— Data extract —
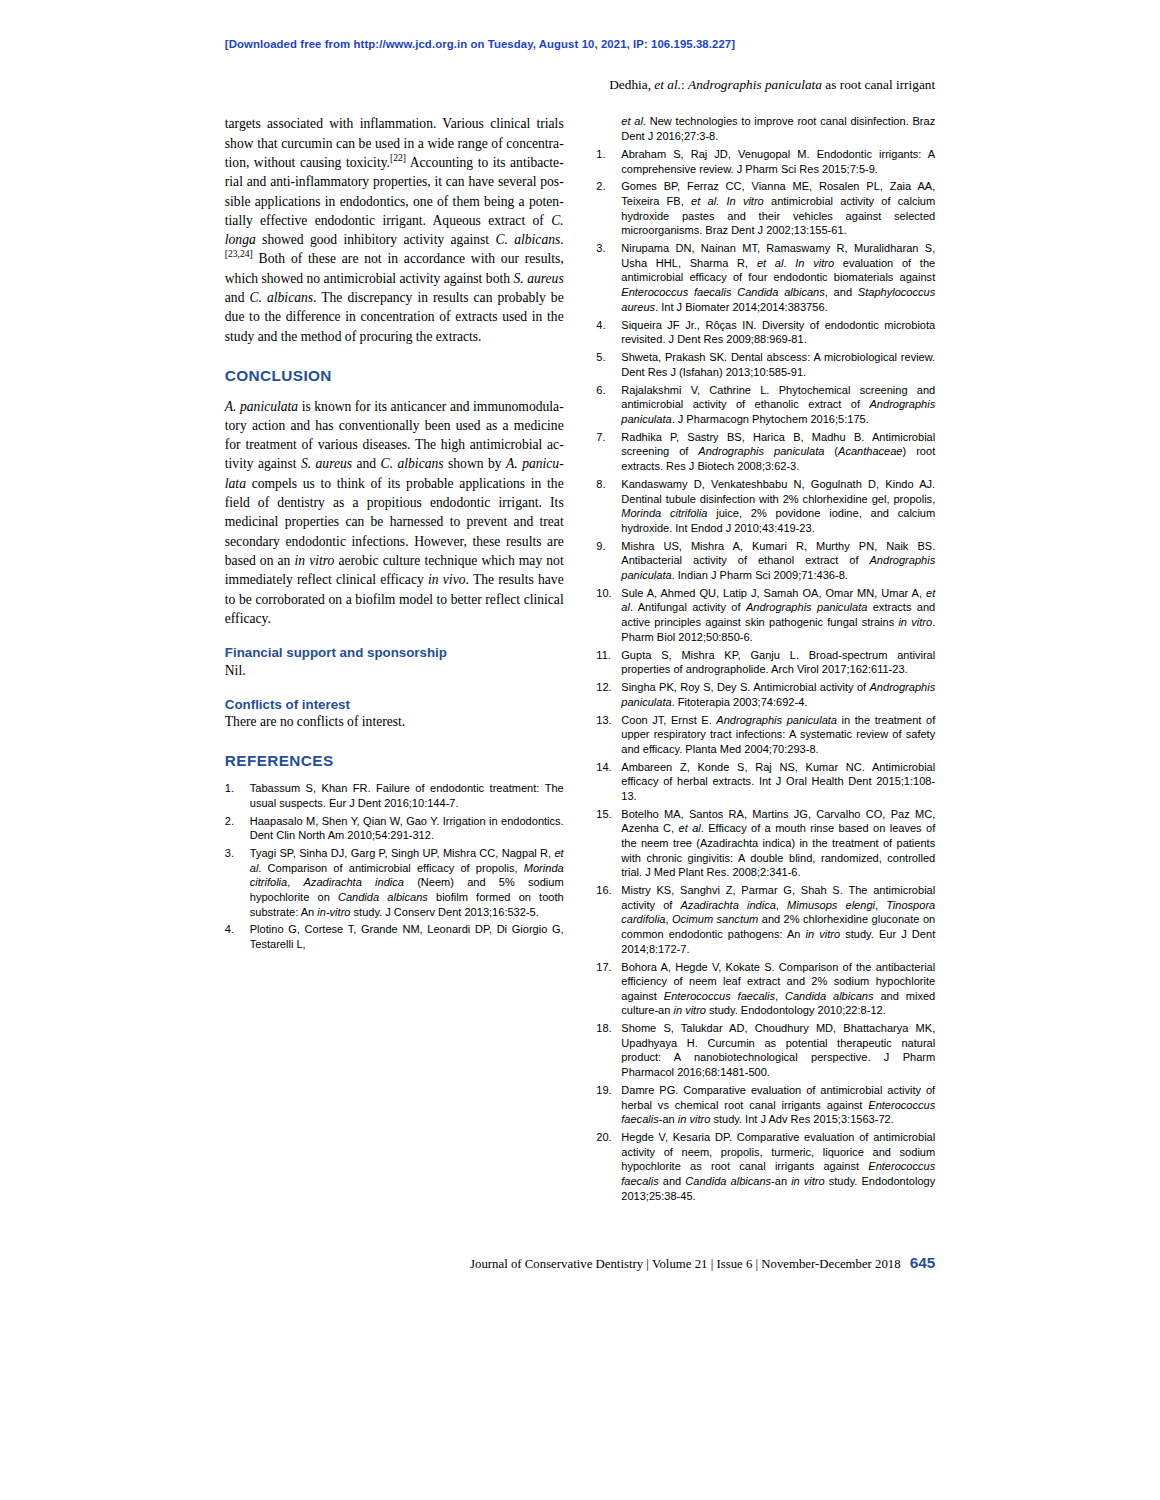[Downloaded free from http://www.jcd.org.in on Tuesday, August 10, 2021, IP: 106.195.38.227]
Dedhia, et al.: Andrographis paniculata as root canal irrigant
targets associated with inflammation. Various clinical trials show that curcumin can be used in a wide range of concentration, without causing toxicity.[22] Accounting to its antibacterial and anti-inflammatory properties, it can have several possible applications in endodontics, one of them being a potentially effective endodontic irrigant. Aqueous extract of C. longa showed good inhibitory activity against C. albicans.[23,24] Both of these are not in accordance with our results, which showed no antimicrobial activity against both S. aureus and C. albicans. The discrepancy in results can probably be due to the difference in concentration of extracts used in the study and the method of procuring the extracts.
Conclusion
A. paniculata is known for its anticancer and immunomodulatory action and has conventionally been used as a medicine for treatment of various diseases. The high antimicrobial activity against S. aureus and C. albicans shown by A. paniculata compels us to think of its probable applications in the field of dentistry as a propitious endodontic irrigant. Its medicinal properties can be harnessed to prevent and treat secondary endodontic infections. However, these results are based on an in vitro aerobic culture technique which may not immediately reflect clinical efficacy in vivo. The results have to be corroborated on a biofilm model to better reflect clinical efficacy.
Financial support and sponsorship
Nil.
Conflicts of interest
There are no conflicts of interest.
References
Tabassum S, Khan FR. Failure of endodontic treatment: The usual suspects. Eur J Dent 2016;10:144-7.
Haapasalo M, Shen Y, Qian W, Gao Y. Irrigation in endodontics. Dent Clin North Am 2010;54:291-312.
Tyagi SP, Sinha DJ, Garg P, Singh UP, Mishra CC, Nagpal R, et al. Comparison of antimicrobial efficacy of propolis, Morinda citrifolia, Azadirachta indica (Neem) and 5% sodium hypochlorite on Candida albicans biofilm formed on tooth substrate: An in-vitro study. J Conserv Dent 2013;16:532-5.
Plotino G, Cortese T, Grande NM, Leonardi DP, Di Giorgio G, Testarelli L,
et al. New technologies to improve root canal disinfection. Braz Dent J 2016;27:3-8.
Abraham S, Raj JD, Venugopal M. Endodontic irrigants: A comprehensive review. J Pharm Sci Res 2015;7:5-9.
Gomes BP, Ferraz CC, Vianna ME, Rosalen PL, Zaia AA, Teixeira FB, et al. In vitro antimicrobial activity of calcium hydroxide pastes and their vehicles against selected microorganisms. Braz Dent J 2002;13:155-61.
Nirupama DN, Nainan MT, Ramaswamy R, Muralidharan S, Usha HHL, Sharma R, et al. In vitro evaluation of the antimicrobial efficacy of four endodontic biomaterials against Enterococcus faecalis Candida albicans, and Staphylococcus aureus. Int J Biomater 2014;2014:383756.
Siqueira JF Jr., Rôças IN. Diversity of endodontic microbiota revisited. J Dent Res 2009;88:969-81.
Shweta, Prakash SK. Dental abscess: A microbiological review. Dent Res J (Isfahan) 2013;10:585-91.
Rajalakshmi V, Cathrine L. Phytochemical screening and antimicrobial activity of ethanolic extract of Andrographis paniculata. J Pharmacogn Phytochem 2016;5:175.
Radhika P, Sastry BS, Harica B, Madhu B. Antimicrobial screening of Andrographis paniculata (Acanthaceae) root extracts. Res J Biotech 2008;3:62-3.
Kandaswamy D, Venkateshbabu N, Gogulnath D, Kindo AJ. Dentinal tubule disinfection with 2% chlorhexidine gel, propolis, Morinda citrifolia juice, 2% povidone iodine, and calcium hydroxide. Int Endod J 2010;43:419-23.
Mishra US, Mishra A, Kumari R, Murthy PN, Naik BS. Antibacterial activity of ethanol extract of Andrographis paniculata. Indian J Pharm Sci 2009;71:436-8.
Sule A, Ahmed QU, Latip J, Samah OA, Omar MN, Umar A, et al. Antifungal activity of Andrographis paniculata extracts and active principles against skin pathogenic fungal strains in vitro. Pharm Biol 2012;50:850-6.
Gupta S, Mishra KP, Ganju L. Broad-spectrum antiviral properties of andrographolide. Arch Virol 2017;162:611-23.
Singha PK, Roy S, Dey S. Antimicrobial activity of Andrographis paniculata. Fitoterapia 2003;74:692-4.
Coon JT, Ernst E. Andrographis paniculata in the treatment of upper respiratory tract infections: A systematic review of safety and efficacy. Planta Med 2004;70:293-8.
Ambareen Z, Konde S, Raj NS, Kumar NC. Antimicrobial efficacy of herbal extracts. Int J Oral Health Dent 2015;1:108-13.
Botelho MA, Santos RA, Martins JG, Carvalho CO, Paz MC, Azenha C, et al. Efficacy of a mouth rinse based on leaves of the neem tree (Azadirachta indica) in the treatment of patients with chronic gingivitis: A double blind, randomized, controlled trial. J Med Plant Res. 2008;2:341-6.
Mistry KS, Sanghvi Z, Parmar G, Shah S. The antimicrobial activity of Azadirachta indica, Mimusops elengi, Tinospora cardifolia, Ocimum sanctum and 2% chlorhexidine gluconate on common endodontic pathogens: An in vitro study. Eur J Dent 2014;8:172-7.
Bohora A, Hegde V, Kokate S. Comparison of the antibacterial efficiency of neem leaf extract and 2% sodium hypochlorite against Enterococcus faecalis, Candida albicans and mixed culture-an in vitro study. Endodontology 2010;22:8-12.
Shome S, Talukdar AD, Choudhury MD, Bhattacharya MK, Upadhyaya H. Curcumin as potential therapeutic natural product: A nanobiotechnological perspective. J Pharm Pharmacol 2016;68:1481-500.
Damre PG. Comparative evaluation of antimicrobial activity of herbal vs chemical root canal irrigants against Enterococcus faecalis-an in vitro study. Int J Adv Res 2015;3:1563-72.
Hegde V, Kesaria DP. Comparative evaluation of antimicrobial activity of neem, propolis, turmeric, liquorice and sodium hypochlorite as root canal irrigants against Enterococcus faecalis and Candida albicans-an in vitro study. Endodontology 2013;25:38-45.
Journal of Conservative Dentistry | Volume 21 | Issue 6 | November-December 2018 645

— Task prompt —
The entries are to be printed exactly as written; the pictures are to be left out.

— Written solution —
[Downloaded free from http://www.jcd.org.in on Tuesday, August 10, 2021, IP: 106.195.38.227]
Dedhia, et al.: Andrographis paniculata as root canal irrigant
targets associated with inflammation. Various clinical trials show that curcumin can be used in a wide range of concentration, without causing toxicity.[22] Accounting to its antibacterial and anti-inflammatory properties, it can have several possible applications in endodontics, one of them being a potentially effective endodontic irrigant. Aqueous extract of C. longa showed good inhibitory activity against C. albicans.[23,24] Both of these are not in accordance with our results, which showed no antimicrobial activity against both S. aureus and C. albicans. The discrepancy in results can probably be due to the difference in concentration of extracts used in the study and the method of procuring the extracts.
Conclusion
A. paniculata is known for its anticancer and immunomodulatory action and has conventionally been used as a medicine for treatment of various diseases. The high antimicrobial activity against S. aureus and C. albicans shown by A. paniculata compels us to think of its probable applications in the field of dentistry as a propitious endodontic irrigant. Its medicinal properties can be harnessed to prevent and treat secondary endodontic infections. However, these results are based on an in vitro aerobic culture technique which may not immediately reflect clinical efficacy in vivo. The results have to be corroborated on a biofilm model to better reflect clinical efficacy.
Financial support and sponsorship
Nil.
Conflicts of interest
There are no conflicts of interest.
References
Tabassum S, Khan FR. Failure of endodontic treatment: The usual suspects. Eur J Dent 2016;10:144-7.
Haapasalo M, Shen Y, Qian W, Gao Y. Irrigation in endodontics. Dent Clin North Am 2010;54:291-312.
Tyagi SP, Sinha DJ, Garg P, Singh UP, Mishra CC, Nagpal R, et al. Comparison of antimicrobial efficacy of propolis, Morinda citrifolia, Azadirachta indica (Neem) and 5% sodium hypochlorite on Candida albicans biofilm formed on tooth substrate: An in-vitro study. J Conserv Dent 2013;16:532-5.
Plotino G, Cortese T, Grande NM, Leonardi DP, Di Giorgio G, Testarelli L,
et al. New technologies to improve root canal disinfection. Braz Dent J 2016;27:3-8.
Abraham S, Raj JD, Venugopal M. Endodontic irrigants: A comprehensive review. J Pharm Sci Res 2015;7:5-9.
Gomes BP, Ferraz CC, Vianna ME, Rosalen PL, Zaia AA, Teixeira FB, et al. In vitro antimicrobial activity of calcium hydroxide pastes and their vehicles against selected microorganisms. Braz Dent J 2002;13:155-61.
Nirupama DN, Nainan MT, Ramaswamy R, Muralidharan S, Usha HHL, Sharma R, et al. In vitro evaluation of the antimicrobial efficacy of four endodontic biomaterials against Enterococcus faecalis Candida albicans, and Staphylococcus aureus. Int J Biomater 2014;2014:383756.
Siqueira JF Jr., Rôças IN. Diversity of endodontic microbiota revisited. J Dent Res 2009;88:969-81.
Shweta, Prakash SK. Dental abscess: A microbiological review. Dent Res J (Isfahan) 2013;10:585-91.
Rajalakshmi V, Cathrine L. Phytochemical screening and antimicrobial activity of ethanolic extract of Andrographis paniculata. J Pharmacogn Phytochem 2016;5:175.
Radhika P, Sastry BS, Harica B, Madhu B. Antimicrobial screening of Andrographis paniculata (Acanthaceae) root extracts. Res J Biotech 2008;3:62-3.
Kandaswamy D, Venkateshbabu N, Gogulnath D, Kindo AJ. Dentinal tubule disinfection with 2% chlorhexidine gel, propolis, Morinda citrifolia juice, 2% povidone iodine, and calcium hydroxide. Int Endod J 2010;43:419-23.
Mishra US, Mishra A, Kumari R, Murthy PN, Naik BS. Antibacterial activity of ethanol extract of Andrographis paniculata. Indian J Pharm Sci 2009;71:436-8.
Sule A, Ahmed QU, Latip J, Samah OA, Omar MN, Umar A, et al. Antifungal activity of Andrographis paniculata extracts and active principles against skin pathogenic fungal strains in vitro. Pharm Biol 2012;50:850-6.
Gupta S, Mishra KP, Ganju L. Broad-spectrum antiviral properties of andrographolide. Arch Virol 2017;162:611-23.
Singha PK, Roy S, Dey S. Antimicrobial activity of Andrographis paniculata. Fitoterapia 2003;74:692-4.
Coon JT, Ernst E. Andrographis paniculata in the treatment of upper respiratory tract infections: A systematic review of safety and efficacy. Planta Med 2004;70:293-8.
Ambareen Z, Konde S, Raj NS, Kumar NC. Antimicrobial efficacy of herbal extracts. Int J Oral Health Dent 2015;1:108-13.
Botelho MA, Santos RA, Martins JG, Carvalho CO, Paz MC, Azenha C, et al. Efficacy of a mouth rinse based on leaves of the neem tree (Azadirachta indica) in the treatment of patients with chronic gingivitis: A double blind, randomized, controlled trial. J Med Plant Res. 2008;2:341-6.
Mistry KS, Sanghvi Z, Parmar G, Shah S. The antimicrobial activity of Azadirachta indica, Mimusops elengi, Tinospora cardifolia, Ocimum sanctum and 2% chlorhexidine gluconate on common endodontic pathogens: An in vitro study. Eur J Dent 2014;8:172-7.
Bohora A, Hegde V, Kokate S. Comparison of the antibacterial efficiency of neem leaf extract and 2% sodium hypochlorite against Enterococcus faecalis, Candida albicans and mixed culture-an in vitro study. Endodontology 2010;22:8-12.
Shome S, Talukdar AD, Choudhury MD, Bhattacharya MK, Upadhyaya H. Curcumin as potential therapeutic natural product: A nanobiotechnological perspective. J Pharm Pharmacol 2016;68:1481-500.
Damre PG. Comparative evaluation of antimicrobial activity of herbal vs chemical root canal irrigants against Enterococcus faecalis-an in vitro study. Int J Adv Res 2015;3:1563-72.
Hegde V, Kesaria DP. Comparative evaluation of antimicrobial activity of neem, propolis, turmeric, liquorice and sodium hypochlorite as root canal irrigants against Enterococcus faecalis and Candida albicans-an in vitro study. Endodontology 2013;25:38-45.
Journal of Conservative Dentistry | Volume 21 | Issue 6 | November-December 2018 645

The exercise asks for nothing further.